Samenvatting
Kostenbeheersing is al vele decennia een centraal thema in de geschiedenis van de gezondheidszorg en collectieve uitgaven. De auteurs gaan in een tweeluik in op de vraag hoe het kostenbeheersingsbeleid in de jaren 1966-2017 werd ontwikkeld onder invloed van de politieke en maatschappelijke visies. Dit boek is het eerste deel van dit tweeluik.
De algemene toegankelijkheid tot sociale zekerheid en zorg werd in 1968 voltooid met de Algemene Wet Bijzondere Ziektekosten. De overheid was zich toen, en nu nog steeds, bewust van de noodzaak dat de kosten van zorg en zekerheid dienden te worden beheerst: door te sterke groei ten opzichte van het nationaal inkomen zou de ruimte voor andere publieke uitgaven worden verdrongen.

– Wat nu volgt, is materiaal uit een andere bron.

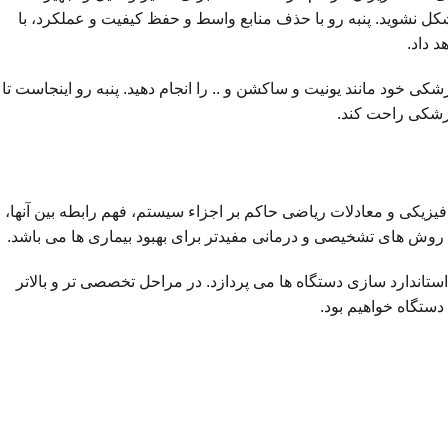
ل نشوید. پنبه رو با حذف منابع واسط و حفظ کیفیت و عملکرد، با
د داد.
شکی خود مانند یونیت و ساکشن و .. را انجام دهید. پنبه رو اینجاست تا
پزشکی راحت کند.
یکی و معادلات ریاضی حاکم بر اجزاء سیستم، فهم رابطه بین آنها،
ئه روش های تشخیصی و درمانی مفیدتر برای بهبود بیماری ها می باشد.
استاندارد سازی دستگاه ها می پردازد. در مراحل تخصصی تر و بالاتر
ستگاه خواهیم بود.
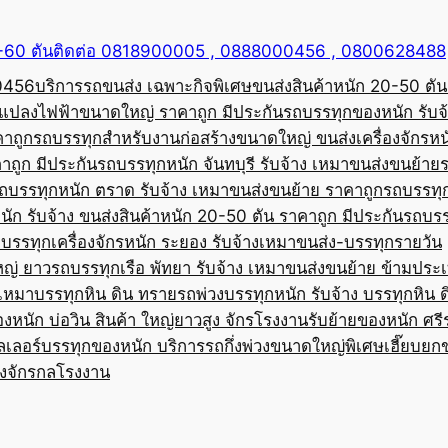
50-60 ตันติดต่อ 0818900005 , 0888000456 , 0800628488
00456
บริการรถขนส่ง เฉพาะกิจพิเศษขนส่งสินค้าหนัก 20-50 ตัน
้อแปลงไฟฟ้าขนาดใหญ่ ราคาถูก มีประกัน
รถบรรทุกของหนัก รับจ
คาถูก
รถบรรทุกสำหรับงานก่อสร้างขนาดใหญ่ ขนส่งเครื่องจักรหนั
าถูก มีประกัน
รถบรรทุกหนัก จันทบุรี รับจ้าง เหมาขนส่งขนย้าย
ถบรรทุกหนัก ตราด รับจ้าง เหมาขนส่งขนย้าย ราคาถูก
รถบรรทุ
ัก รับจ้าง ขนส่งสินค้าหนัก 20-50 ตัน ราคาถูก มีประกัน
รถบรร
บรรทุกเครื่องจักรหนัก ระยอง รับจ้างเหมาขนส่ง-บรรทุกรายวัน
หญ่ ยาว
รถบรรทุกเรือ พัทยา รับจ้าง เหมาขนส่งขนย้าย ข้ามประ
บเหมาบรรทุกหิน ดิน ทราย
รถพ่วงบรรทุกหนัก รับจ้าง บรรทุกหิน 
องหนัก บ่อวิน สินค้า ใหญ่ยาวสูง จักรโรงงาน
รับย้ายของหนัก ศรีร
ลเลอร์บรรทุกของหนัก บริการรถกึ่งพ่วงขนาดใหญ่พิเศษ
เฮี๊ยบยก
่องจักรกลโรงงาน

Kostenbeheersing voor gezondheidszorg werd vanaf de jaren zestig van de vorige eeuw daarom als regeringsbeleid beschouwd. Dit beleid werd in 1966 voor het eerst geschetst in de Volksgezondheidsnota en vanaf 1970 vormgegeven door het samenspel van overheid, politieke en maatschappelijke partijen als artsen en ziekenhuizen, verzekeraars, vakbeweging, werkgeversorganisaties en een bonte rij beleids- en adviesinstellingen.

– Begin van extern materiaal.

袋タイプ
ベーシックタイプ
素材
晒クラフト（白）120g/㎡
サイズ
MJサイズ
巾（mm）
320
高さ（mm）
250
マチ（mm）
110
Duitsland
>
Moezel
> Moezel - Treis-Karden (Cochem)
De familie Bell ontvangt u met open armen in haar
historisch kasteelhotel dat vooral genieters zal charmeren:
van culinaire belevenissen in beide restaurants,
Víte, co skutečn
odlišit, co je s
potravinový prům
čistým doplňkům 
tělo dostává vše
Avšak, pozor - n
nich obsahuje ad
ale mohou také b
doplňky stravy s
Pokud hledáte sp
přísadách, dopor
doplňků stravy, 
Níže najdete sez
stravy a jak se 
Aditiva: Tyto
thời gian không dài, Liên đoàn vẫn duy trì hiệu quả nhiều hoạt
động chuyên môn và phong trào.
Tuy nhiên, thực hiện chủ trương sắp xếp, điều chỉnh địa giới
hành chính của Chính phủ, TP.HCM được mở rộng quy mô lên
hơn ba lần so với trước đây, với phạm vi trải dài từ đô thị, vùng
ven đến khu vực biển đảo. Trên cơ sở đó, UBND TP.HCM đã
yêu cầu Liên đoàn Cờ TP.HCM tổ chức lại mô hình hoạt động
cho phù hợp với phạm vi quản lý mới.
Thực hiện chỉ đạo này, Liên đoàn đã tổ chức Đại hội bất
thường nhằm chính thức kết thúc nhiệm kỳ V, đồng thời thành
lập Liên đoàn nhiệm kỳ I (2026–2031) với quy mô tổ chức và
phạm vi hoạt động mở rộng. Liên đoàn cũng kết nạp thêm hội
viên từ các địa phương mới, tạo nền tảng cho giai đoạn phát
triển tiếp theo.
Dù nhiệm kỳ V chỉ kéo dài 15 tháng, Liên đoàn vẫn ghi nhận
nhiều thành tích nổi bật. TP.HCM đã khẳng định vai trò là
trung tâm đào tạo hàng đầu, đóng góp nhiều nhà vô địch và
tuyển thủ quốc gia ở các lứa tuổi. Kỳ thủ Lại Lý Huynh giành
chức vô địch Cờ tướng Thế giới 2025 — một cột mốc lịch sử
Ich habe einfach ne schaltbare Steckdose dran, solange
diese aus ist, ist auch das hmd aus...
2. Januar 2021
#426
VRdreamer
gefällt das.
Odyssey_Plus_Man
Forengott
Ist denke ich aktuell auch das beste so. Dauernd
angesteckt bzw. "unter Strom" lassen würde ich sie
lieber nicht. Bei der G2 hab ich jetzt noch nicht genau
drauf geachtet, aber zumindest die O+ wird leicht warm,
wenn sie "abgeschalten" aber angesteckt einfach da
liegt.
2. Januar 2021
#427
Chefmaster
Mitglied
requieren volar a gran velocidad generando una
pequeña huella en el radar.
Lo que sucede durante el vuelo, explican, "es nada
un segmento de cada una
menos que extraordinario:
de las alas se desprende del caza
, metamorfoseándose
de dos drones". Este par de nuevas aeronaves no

In de jaren zeventig betekende dit ordenen, structureren en regionaliseren. Kaderwetgeving als de WZV, de WTG en de WVG vormden de ijkpunten waarbinnen de landelijke, provinciale en gemeentelijke overheden met maatschappelijke partijen volledig nieuw beleid moesten ontwikkelen. Vanaf 1980-1986 veranderde het beleid van ordening door de overheid naar een ordening waarbij de overheid meer op afstand zou staan: door gereguleerde marktwerking. Dit resulteerde in de eerste fase van de stelselwijziging gezondheidszorg. Die werd in 1995 afgesloten door aanpassingen en vertragingen in het beleid door het kabinet Kok-I. Vragen hierbij zijn: Waaruit bestonden het beleid en de instrumenten voor kostenbeheersing in deze periode? En: hoe effectief was dit beleid?

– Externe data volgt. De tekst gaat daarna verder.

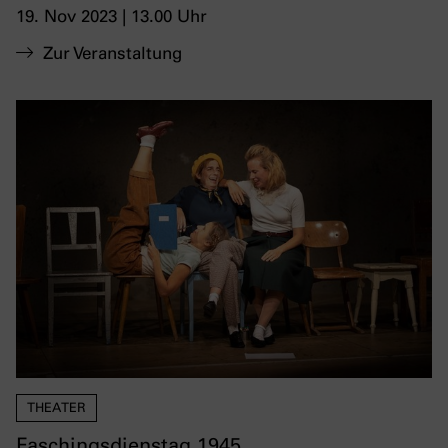
19. Nov 2023 | 13.00 Uhr
Zur Veranstaltung
THEATER
Faschingsdienstag 1945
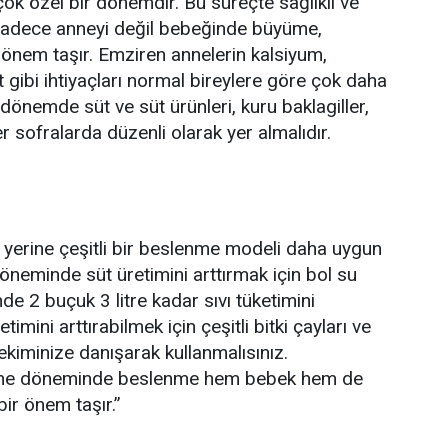
çok özel bir dönemdir. Bu süreçte sağlıklı ve
adece anneyi değil bebeğinde büyüme,
 önem taşır. Emziren annelerin kalsiyum,
 gibi ihtiyaçları normal bireylere göre çok daha
u dönemde süt ve süt ürünleri, kuru baklagiller,
 sofralarda düzenli olarak yer almalıdır.
 yerine çeşitli bir beslenme modeli daha uygun
öneminde süt üretimini arttırmak için bol su
e 2 buçuk 3 litre kadar sıvı tüketimini
imini arttırabilmek için çeşitli bitki çayları ve
ekiminize danışarak kullanmalısınız.
me döneminde beslenme hem bebek hem de
ir önem taşır.”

Kostenbeheersingsbeleid in de zorg blijkt complex. Economische en sociale ontwikkelingen, belangenbehartiging, ideologie, machtsverhoudingen en vormgeving door het politiek en maatschappelijk debat zijn soms dominante, soms onderliggende factoren, waardoor de actoren in wisselende allianties en configuraties het beleid laten ontwikkelen of laten vastlopen: een lange geschiedenis met taaie processen en soms verrassende wendingen.